Pemerintah disebutnya sudah sepakat dua lembaga itu harus ada. Hanya saja, ujarnya, Dewan Perwakilan Rakyat dalam rapat Panja pada Senin, 9 September lalu meminta agar tugas-tugas kedua lembaga itu diperjelas.
<!--more-->
Berbeda dengan klaim Himawan, sumber Tempo yang mengetahui pembahasan RUU Pertanahan di tingkat pemerintah menyebut Kementerian Lingkungan Hidup dan Kehutanan belum satu suara dengan Kementerian ATR.

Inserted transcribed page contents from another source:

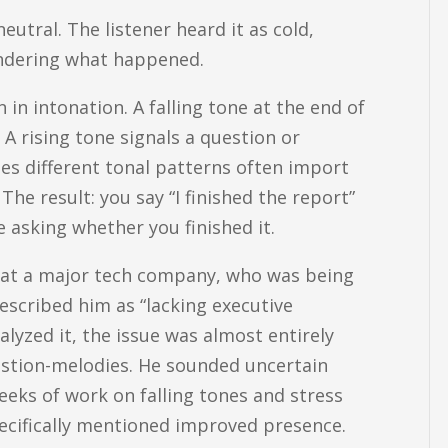
utral. The listener heard it as cold,
wondering what happened.
in intonation. A falling tone at the end of
A rising tone signals a question or
es different tonal patterns often import
The result: you say “I finished the report”
e asking whether you finished it.
er at a major tech company, who was being
escribed him as “lacking executive
lyzed it, the issue was almost entirely
stion-melodies. He sounded uncertain
eeks of work on falling tones and stress
ecifically mentioned improved presence.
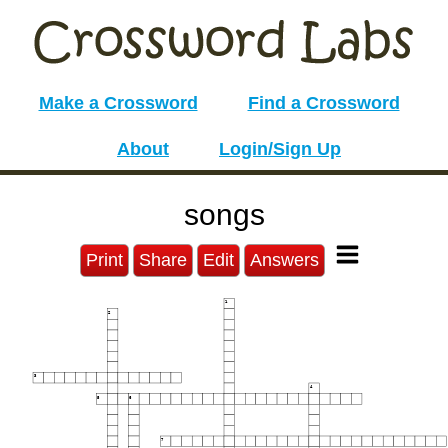
Make a Crossword
Find a Crossword
About
Login/Sign Up
songs
Print
Share
Edit
Answers
1
2
3
4
5
6
7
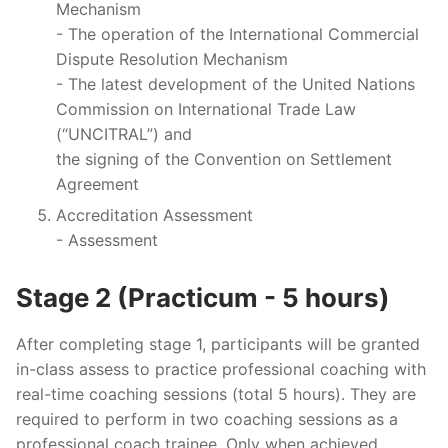
Mechanism
- The operation of the International Commercial
Dispute Resolution Mechanism
- The latest development of the United Nations
Commission on International Trade Law
(“UNCITRAL”) and
the signing of the Convention on Settlement
Agreement
Accreditation Assessment
- Assessment
Stage 2 (Practicum - 5 hours)
After completing stage 1, participants will be granted
in-class assess to practice professional coaching with
real-time coaching sessions (total 5 hours). They are
required to perform in two coaching sessions as a
professional coach trainee. Only when achieved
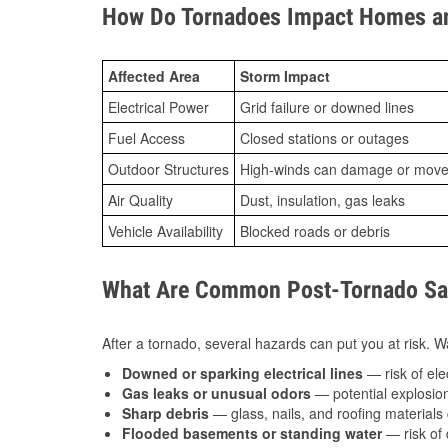
How Do Tornadoes Impact Homes an
Affected Area
Storm Impact
Electrical Power
Grid failure or downed lines
Fuel Access
Closed stations or outages
Outdoor Structures
High-winds can damage or move th
Air Quality
Dust, insulation, gas leaks
Vehicle Availability
Blocked roads or debris
What Are Common Post-Tornado Safe
After a tornado, several hazards can put you at risk. Wa
Downed or sparking electrical lines
— risk of elec
Gas leaks or unusual odors
— potential explosion
Sharp debris
— glass, nails, and roofing materials 
Flooded basements or standing water
— risk of 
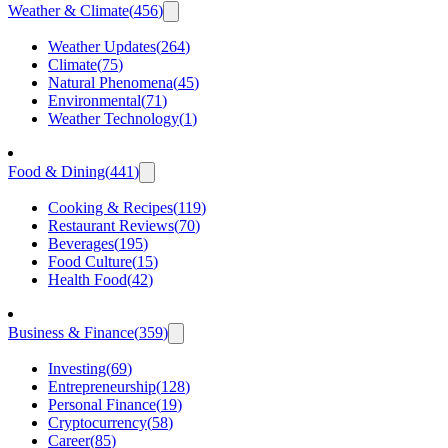
Weather & Climate
(
456
)
Weather Updates
(
264
)
Climate
(
75
)
Natural Phenomena
(
45
)
Environmental
(
71
)
Weather Technology
(
1
)
Food & Dining
(
441
)
Cooking & Recipes
(
119
)
Restaurant Reviews
(
70
)
Beverages
(
195
)
Food Culture
(
15
)
Health Food
(
42
)
Business & Finance
(
359
)
Investing
(
69
)
Entrepreneurship
(
128
)
Personal Finance
(
19
)
Cryptocurrency
(
58
)
Career
(
85
)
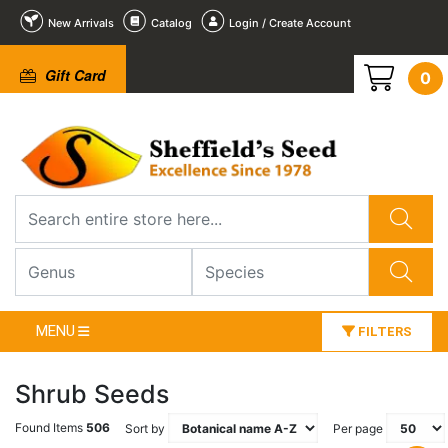
New Arrivals
Catalog
Login / Create Account
Gift Card
0
MENU
FILTERS
Shrub Seeds
Found Items
506
Sort by
Per page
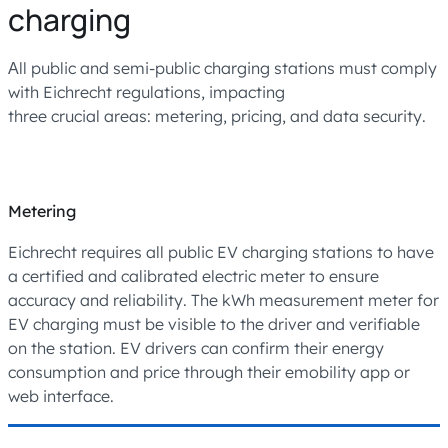
charging
Аll public and semi-public charging stations must comply
with Eichrecht regulations, impacting
three crucial areas: metering, pricing, and data security.
Metering
Eichrecht requires all public EV charging stations to have
a certified and calibrated electric meter to ensure
accuracy and reliability. The kWh measurement meter for
EV charging must be visible to the driver and verifiable
on the station. EV drivers can confirm their energy
consumption and price through their emobility app or
web interface.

Dalam rapat Kamis, 12 September bersama Wapres Jusuf Kalla, Menteri Lingkungan Hidup dan Kehutanan Siti Nurbaya Bakar meminta agar RUU Pertanahan itu tak buru-buru disahkan.
Menurut dia, Siti protes karena draf yang dipaparkan ATR di depan JK berbeda dengan hasil rapat panja dengan DPR tiga hari sebelumnya. "Dari tata norma pembuatannya agak aneh, harusnya kalau sudah disepakati tidak berubah-ubah lagi," kata dia.
Siti Nurbaya belum bisa diwawancarai. “Saya masih di lapangan,” kata dia. Adapun Sekretaris Jenderal KLHK Bambang Hendroyono tak merespons pesan dan panggilan Tempo.
Namun beda suara antarkementerian bukan kali pertama ini terjadi. Sebelumnya, Menteri Kelautan dan Perikanan Susi Pudjiastuti juga sempat protes lantaran RUU Pertanahan memuat pasal mengenai ruang air dan pesisir. Lewat surat kepada Presiden Joko Widodo 21 November 2018, Susi meminta agar RUU Pertanahan hanya mengatur tentang rezim pertanahan.
“Ruang di atas tanah berupa air tidak perlu diatur dalam RUU Pertanahan, dengan pertimbangan pengaturan ruang telah diatur dalam undang-undang tersendiri,” kata Susi dalam suratnya.
Susi juga meminta agar kata ‘air’ dihapus dalam pengertian hak atas tanah. Dia mengingatkan, di perairan atau laut hanya berlaku izin lokasi perairan sesuai dengan Undang-undang Nomor 27 Tahun 2007 tentang Pengelolaan Wilayah Pesisir dan Pulau-pulau Kecil, sebagaimana telah diubah dengan Undang-undang Nomor 1 Tahun 2014.
Mengutus Direktur Jenderal Pengelolaan Ruang Laut Kementerian Kelautan dan Perikanan Brahmantya Satyamurti dalam setiap rapat, KKP mendesak agar permintaan itu diperhatikan. Dalam rapat akhir Agustus lalu, JK menerima usulan tersebut.
Brahmantya enggan berkomentar perihal ini. Dia cuma membenarkan Susi pernah mengirim surat tersebut kepada Presiden. "Sekarang sudah clear," kata dia.